_Records for the task_.
________________________

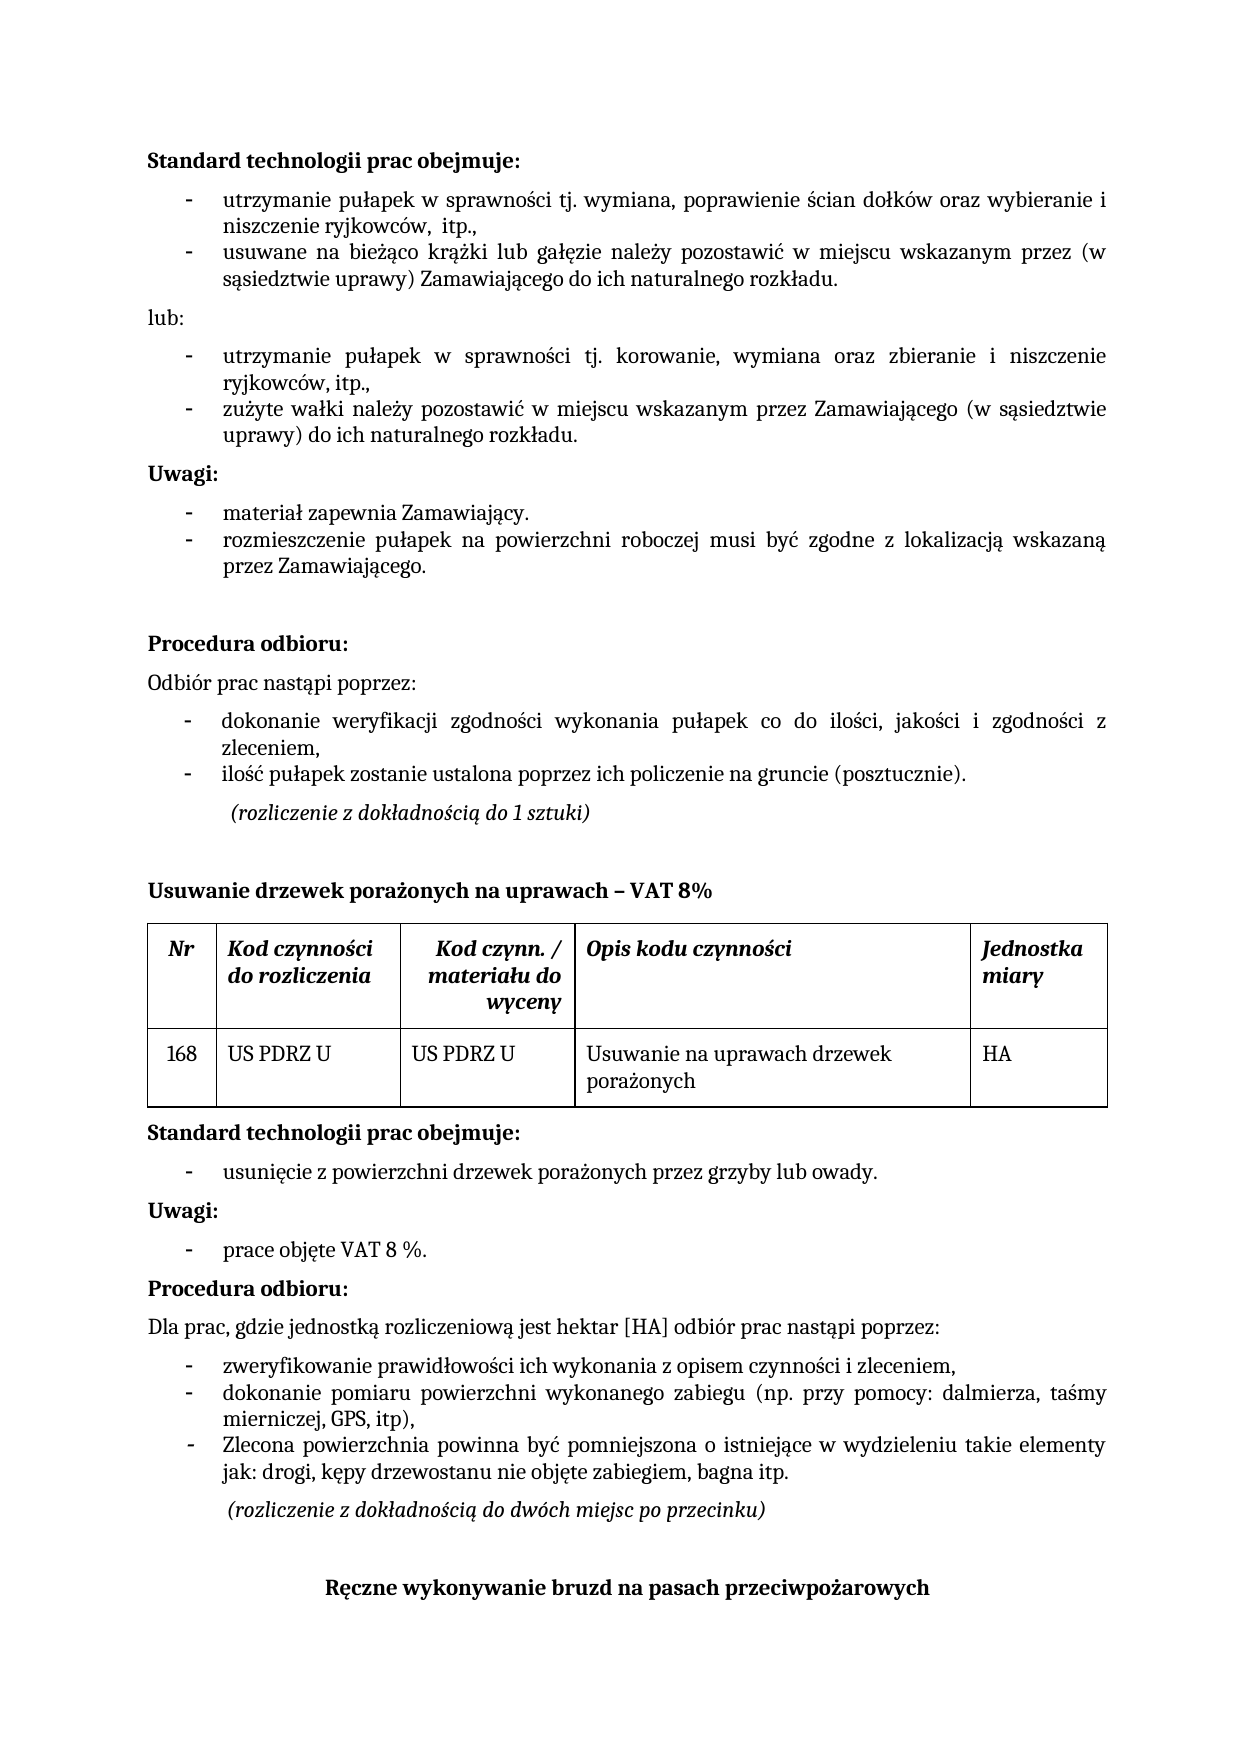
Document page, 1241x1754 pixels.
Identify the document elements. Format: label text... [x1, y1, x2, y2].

text Procedura odbioru: [148, 1275, 1107, 1302]
text Ręczne wykonywanie bruzd na pasach przeciwpożarowych [148, 1575, 1107, 1601]
list materiał zapewnia Zamawiający. [185, 500, 1107, 526]
text Odbiór prac nastąpi poprzez: [148, 669, 1107, 696]
list ilość pułapek zostanie ustalona poprzez ich policzenie na gruncie (posztucznie). [184, 761, 1107, 787]
list zużyte wałki należy pozostawić w miejscu wskazanym przez Zamawiającego (w sąsiedztwie uprawy) do ich naturalnego rozkładu. [185, 396, 1107, 449]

________________________

_Task to complete_. Repeat, character for character, the lines from the one that holds "Identify the document" to the final line of the material, inclusive, and no other lines.

_Result_.
Identify the document elements. Format: label text... [x1, y1, x2, y2].

text Procedura odbioru: [148, 1275, 1107, 1302]
text Ręczne wykonywanie bruzd na pasach przeciwpożarowych [148, 1575, 1107, 1601]
list materiał zapewnia Zamawiający. [185, 500, 1107, 526]
text Odbiór prac nastąpi poprzez: [148, 669, 1107, 696]
list ilość pułapek zostanie ustalona poprzez ich policzenie na gruncie (posztucznie). [184, 761, 1107, 787]
list zużyte wałki należy pozostawić w miejscu wskazanym przez Zamawiającego (w sąsiedztwie uprawy) do ich naturalnego rozkładu. [185, 396, 1107, 449]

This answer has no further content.